Page text: Begin

An Engagement in Lockdown
Last month, my partner and I got engaged. The Saturday evening I asked, I think it took us both by surprise. We were just starting to settle into life in lockdown, suddenly spending all our time together, more reliant on each other for comfort and support and then, before I knew it, the question was out – thick with expectation.
I realise in hindsight it was a weird time to get engaged, but when you know you know right? There’s not much planning we can do in lockdown really, and goodness knows if we’ve got any idea about a date. However, what we do know, despite the celebration, the joy, the cards and gifts through the post and the congratulations on zoom, is that when we do tie the knot, we’ll be getting civilly partnered, not married, and it won’t be in our church, the church we first met, the church we fell in love.

Page text: End
Given records: Begin

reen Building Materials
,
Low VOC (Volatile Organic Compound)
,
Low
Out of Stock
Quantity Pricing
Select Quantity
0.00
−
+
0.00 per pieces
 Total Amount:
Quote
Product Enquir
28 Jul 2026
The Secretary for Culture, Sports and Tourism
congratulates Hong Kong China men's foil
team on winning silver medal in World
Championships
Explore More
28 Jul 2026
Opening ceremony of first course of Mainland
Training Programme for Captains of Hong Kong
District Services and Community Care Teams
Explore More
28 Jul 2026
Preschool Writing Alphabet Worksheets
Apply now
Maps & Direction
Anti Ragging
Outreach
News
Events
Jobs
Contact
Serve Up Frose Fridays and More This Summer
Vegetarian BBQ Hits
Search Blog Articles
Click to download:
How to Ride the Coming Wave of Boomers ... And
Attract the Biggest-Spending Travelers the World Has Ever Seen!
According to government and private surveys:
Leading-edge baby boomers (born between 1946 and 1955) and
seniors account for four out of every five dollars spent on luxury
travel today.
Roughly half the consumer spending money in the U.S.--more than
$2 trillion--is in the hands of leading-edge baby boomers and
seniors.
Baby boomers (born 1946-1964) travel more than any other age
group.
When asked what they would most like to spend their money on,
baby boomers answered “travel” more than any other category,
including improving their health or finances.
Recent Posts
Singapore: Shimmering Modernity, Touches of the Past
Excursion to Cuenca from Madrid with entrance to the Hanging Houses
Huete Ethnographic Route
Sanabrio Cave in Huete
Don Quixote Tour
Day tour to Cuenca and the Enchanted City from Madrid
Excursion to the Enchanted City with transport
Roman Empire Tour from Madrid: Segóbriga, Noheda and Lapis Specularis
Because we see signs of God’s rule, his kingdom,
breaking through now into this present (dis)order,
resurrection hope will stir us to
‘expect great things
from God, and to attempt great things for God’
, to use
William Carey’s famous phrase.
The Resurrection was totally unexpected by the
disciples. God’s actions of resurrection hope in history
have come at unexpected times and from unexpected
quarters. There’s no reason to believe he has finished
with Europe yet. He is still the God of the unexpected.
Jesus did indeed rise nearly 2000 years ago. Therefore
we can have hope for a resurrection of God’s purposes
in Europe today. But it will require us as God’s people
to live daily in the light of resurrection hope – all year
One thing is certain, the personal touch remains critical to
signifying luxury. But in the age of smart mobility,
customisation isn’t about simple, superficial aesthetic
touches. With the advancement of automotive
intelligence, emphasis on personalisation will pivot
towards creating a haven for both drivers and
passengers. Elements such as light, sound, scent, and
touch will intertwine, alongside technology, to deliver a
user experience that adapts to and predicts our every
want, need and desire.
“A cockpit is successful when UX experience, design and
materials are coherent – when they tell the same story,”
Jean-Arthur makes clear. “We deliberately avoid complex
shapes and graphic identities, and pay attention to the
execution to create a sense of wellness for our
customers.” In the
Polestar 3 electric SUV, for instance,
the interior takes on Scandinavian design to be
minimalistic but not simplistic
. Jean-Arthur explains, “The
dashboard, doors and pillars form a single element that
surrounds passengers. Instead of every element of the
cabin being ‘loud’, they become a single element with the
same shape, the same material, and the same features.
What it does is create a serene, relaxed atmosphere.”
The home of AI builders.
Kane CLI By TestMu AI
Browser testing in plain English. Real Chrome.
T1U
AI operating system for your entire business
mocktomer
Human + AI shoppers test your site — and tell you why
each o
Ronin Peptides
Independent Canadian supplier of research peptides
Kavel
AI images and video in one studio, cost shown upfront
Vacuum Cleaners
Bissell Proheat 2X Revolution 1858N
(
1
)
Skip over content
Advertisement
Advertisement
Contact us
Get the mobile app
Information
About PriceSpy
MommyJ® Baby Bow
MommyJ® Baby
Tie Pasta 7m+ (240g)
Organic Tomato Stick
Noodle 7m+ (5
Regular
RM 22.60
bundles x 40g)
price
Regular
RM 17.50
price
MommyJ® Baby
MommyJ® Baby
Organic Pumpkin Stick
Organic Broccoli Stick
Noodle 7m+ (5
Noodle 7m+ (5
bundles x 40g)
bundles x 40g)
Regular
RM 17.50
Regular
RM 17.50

Given records: End

- **Tasks**:
a – In the text about the lockdown engagement, rewrite the passage from "An Engagement in" up to and including "fell in love.", replacing "church" with "chapel".
b – List the things the lockdown engagement text names after the word "despite" in its final paragraph.
c – According to the lockdown engagement text, what kind of union will the couple enter when they tie the knot?

- **Exercise results**:
a –
An Engagement in Lockdown
Last month, my partner and I got engaged. The Saturday evening I asked, I think it took us both by surprise. We were just starting to settle into life in lockdown, suddenly spending all our time together, more reliant on each other for comfort and support and then, before I knew it, the question was out – thick with expectation.
I realise in hindsight it was a weird time to get engaged, but when you know you know right? There’s not much planning we can do in lockdown really, and goodness knows if we’ve got any idea about a date. However, what we do know, despite the celebration, the joy, the cards and gifts through the post and the congratulations on zoom, is that when we do tie the knot, we’ll be getting civilly partnered, not married, and it won’t be in our chapel, the chapel we first met, the chapel we fell in love.

b –
- the celebration
- the joy
- the cards and gifts through the post
- the congratulations on zoom

c – They will be getting civilly partnered, not married.